**Study text:**
I'm currently doing a self-experiment trying to survive in a IPv6-only
world (therefore one of my previous posts here).

I'm posting here because I'm looking for suggestions for a appropriate
place to postulate the findings *but* for the the right community.


I'm following the topic and discussions since several years and try to
contribute to improve where I can. However, I'm a networker's person,
hence reading sources from networkers for networkers and being quite
sensitive to this matter due to my professional nature.

>From that, I've had the feeling, that the understanding of the need to
change has meanwhile quite well settled down.

However the result of my experiment showed me that one important
fraction of the whole story hasn't been hooked up to the story well enough.

What scared me that early in the experiment, is that nearly nothing yet
works because the server-side lacks often IPv6 support or doesn't have
it activated it via DNS.

What works is
1. Debian aptitude sources (security.debian.org and deb.debian.org)
2. The whole Google Suite incl YouTube.
3. The German Debianforum.de.
4. Facebook.
5. LinkedIn.
6. FreeNode IRC.

For a "normal" person like me, the list ends here unfortunately.

1. GitHub doesn't work at all.
2. The Register (who write bashing articles about GitHub's non-IPv6

      reachability) isn't reachable at all via IPv6
3. DuckDuckGo doesn't work - so no privacy for IPv6-only users :-(
4. Cisco main website works - login process fails since no IPv6
5. HP no IPv6
6. Brocade no IPv6
7. Most DNS register services have no IPv6 (also their DNS tools are
      lacking IPv6 capabilities e.g. to automatically create glue
      records)

**Tasks for this exercise:**
(a) Translate this sentence from the post about the IPv6-only experiment into Spanish: "For a "normal" person like me, the list ends here unfortunately."
(b) Rewrite the passage of the post about the IPv6-only experiment starting at "However the result" and ending at "6. FreeNode IRC.", putting "surprised" in place of "scared".
(c) Extend the post about the IPv6-only experiment, picking up after its last listed item.

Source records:
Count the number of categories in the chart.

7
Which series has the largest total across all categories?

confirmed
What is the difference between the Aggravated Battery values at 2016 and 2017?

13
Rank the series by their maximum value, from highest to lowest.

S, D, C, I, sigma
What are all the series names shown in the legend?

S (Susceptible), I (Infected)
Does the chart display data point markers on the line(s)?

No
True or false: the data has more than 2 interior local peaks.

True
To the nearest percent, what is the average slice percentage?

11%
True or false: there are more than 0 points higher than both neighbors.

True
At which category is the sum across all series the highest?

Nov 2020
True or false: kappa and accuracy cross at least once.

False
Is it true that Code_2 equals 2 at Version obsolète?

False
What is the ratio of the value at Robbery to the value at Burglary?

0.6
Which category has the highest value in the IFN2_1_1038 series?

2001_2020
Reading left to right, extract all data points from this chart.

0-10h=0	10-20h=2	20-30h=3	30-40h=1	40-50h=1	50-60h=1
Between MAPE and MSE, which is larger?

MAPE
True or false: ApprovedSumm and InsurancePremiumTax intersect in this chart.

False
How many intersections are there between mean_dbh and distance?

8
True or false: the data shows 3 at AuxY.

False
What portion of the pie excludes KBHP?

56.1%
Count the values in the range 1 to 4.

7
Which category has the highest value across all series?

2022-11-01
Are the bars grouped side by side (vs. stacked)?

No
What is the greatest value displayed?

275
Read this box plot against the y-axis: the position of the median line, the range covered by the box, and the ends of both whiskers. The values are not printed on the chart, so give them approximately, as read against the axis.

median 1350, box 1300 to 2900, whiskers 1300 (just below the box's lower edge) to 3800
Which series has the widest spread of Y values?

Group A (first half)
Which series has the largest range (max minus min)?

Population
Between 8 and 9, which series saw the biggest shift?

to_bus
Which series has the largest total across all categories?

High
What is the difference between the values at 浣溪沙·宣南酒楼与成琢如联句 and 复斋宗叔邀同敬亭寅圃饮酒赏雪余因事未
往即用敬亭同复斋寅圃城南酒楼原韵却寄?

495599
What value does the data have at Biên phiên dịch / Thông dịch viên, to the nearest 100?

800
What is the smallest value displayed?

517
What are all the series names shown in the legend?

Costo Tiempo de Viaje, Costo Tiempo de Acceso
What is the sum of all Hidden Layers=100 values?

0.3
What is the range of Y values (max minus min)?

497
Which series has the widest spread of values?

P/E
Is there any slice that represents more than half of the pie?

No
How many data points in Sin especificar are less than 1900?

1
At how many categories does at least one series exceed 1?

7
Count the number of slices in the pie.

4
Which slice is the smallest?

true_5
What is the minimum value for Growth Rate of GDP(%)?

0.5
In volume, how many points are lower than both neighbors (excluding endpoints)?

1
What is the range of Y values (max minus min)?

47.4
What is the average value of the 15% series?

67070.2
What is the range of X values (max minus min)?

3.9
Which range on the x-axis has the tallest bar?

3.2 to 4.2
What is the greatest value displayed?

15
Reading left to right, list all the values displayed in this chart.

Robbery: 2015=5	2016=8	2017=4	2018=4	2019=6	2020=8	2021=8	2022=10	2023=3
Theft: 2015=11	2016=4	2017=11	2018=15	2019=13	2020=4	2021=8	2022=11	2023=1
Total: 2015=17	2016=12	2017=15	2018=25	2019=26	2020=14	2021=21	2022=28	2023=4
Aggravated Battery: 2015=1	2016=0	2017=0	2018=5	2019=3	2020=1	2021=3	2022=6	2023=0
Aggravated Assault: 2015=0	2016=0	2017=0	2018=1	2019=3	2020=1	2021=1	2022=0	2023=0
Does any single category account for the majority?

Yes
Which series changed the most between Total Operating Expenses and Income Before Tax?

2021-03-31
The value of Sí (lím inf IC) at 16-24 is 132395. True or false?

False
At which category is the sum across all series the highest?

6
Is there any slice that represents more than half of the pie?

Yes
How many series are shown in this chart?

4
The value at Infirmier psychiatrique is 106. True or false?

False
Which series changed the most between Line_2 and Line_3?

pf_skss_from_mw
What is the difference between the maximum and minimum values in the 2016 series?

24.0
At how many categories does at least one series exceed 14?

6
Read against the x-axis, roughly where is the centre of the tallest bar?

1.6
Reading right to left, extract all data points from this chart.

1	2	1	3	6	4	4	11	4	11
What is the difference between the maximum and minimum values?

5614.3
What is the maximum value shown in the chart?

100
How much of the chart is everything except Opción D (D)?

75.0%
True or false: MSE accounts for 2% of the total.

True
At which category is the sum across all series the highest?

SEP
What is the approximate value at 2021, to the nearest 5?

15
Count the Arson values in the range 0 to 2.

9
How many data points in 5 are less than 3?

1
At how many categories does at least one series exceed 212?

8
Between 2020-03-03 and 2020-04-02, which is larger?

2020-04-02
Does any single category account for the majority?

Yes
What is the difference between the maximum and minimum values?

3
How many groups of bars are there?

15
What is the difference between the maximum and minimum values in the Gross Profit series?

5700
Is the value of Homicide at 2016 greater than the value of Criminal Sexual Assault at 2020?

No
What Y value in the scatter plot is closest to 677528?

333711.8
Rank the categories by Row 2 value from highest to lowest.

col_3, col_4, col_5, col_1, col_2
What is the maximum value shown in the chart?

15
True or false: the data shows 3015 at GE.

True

**Responses in order:**
(a) Para una persona "normal" como yo, lamentablemente la lista termina aquí.

(b)
However the result of my experiment showed me that one important
fraction of the whole story hasn't been hooked up to the story well enough.

What surprised me that early in the experiment, is that nearly nothing yet
works because the server-side lacks often IPv6 support or doesn't have
it activated it via DNS.

What works is
1. Debian aptitude sources (security.debian.org and deb.debian.org)
2. The whole Google Suite incl YouTube.
3. The German Debianforum.de.
4. Facebook.
5. LinkedIn.
6. FreeNode IRC.

(c)
8. eBay no IPv6
9. Twitter no IPv6
10. Xing no IPv6
11. No Online-banking (in Germany) since no IPv6
12. PayPal no IPv6
.....


So in essence, and in that early stage of the experiment I conclude that
I wouldn't be able to get far in a IPv6-only tomorrow.

Part of the misery is the utilization of Akamai for some of the bad-list
members.

In the end, Akamai and quite some prominent and "all" life-necessary
applications are not accessible because the IPv4/IPv6 issue hasn't
reached the application/server administrators attention.

Meanwhile, all Internet Service providers implicitely provide even the
cheapest customer a IPv6 connectivity, but applications folks seem to be
blind on the IPv6-eye.

Therefore I'm calling out here to get suggestions what would be good
places to place a wake-up call for the website-, sever- and applications
operators so that they get the understanding the networking community
got to forward to their management levels to make them aware.

Sorry for the lengthly post.


           - Alex


P.S.
Results of the tests taken in the range of 27.09.2018 thru 01.10.2018.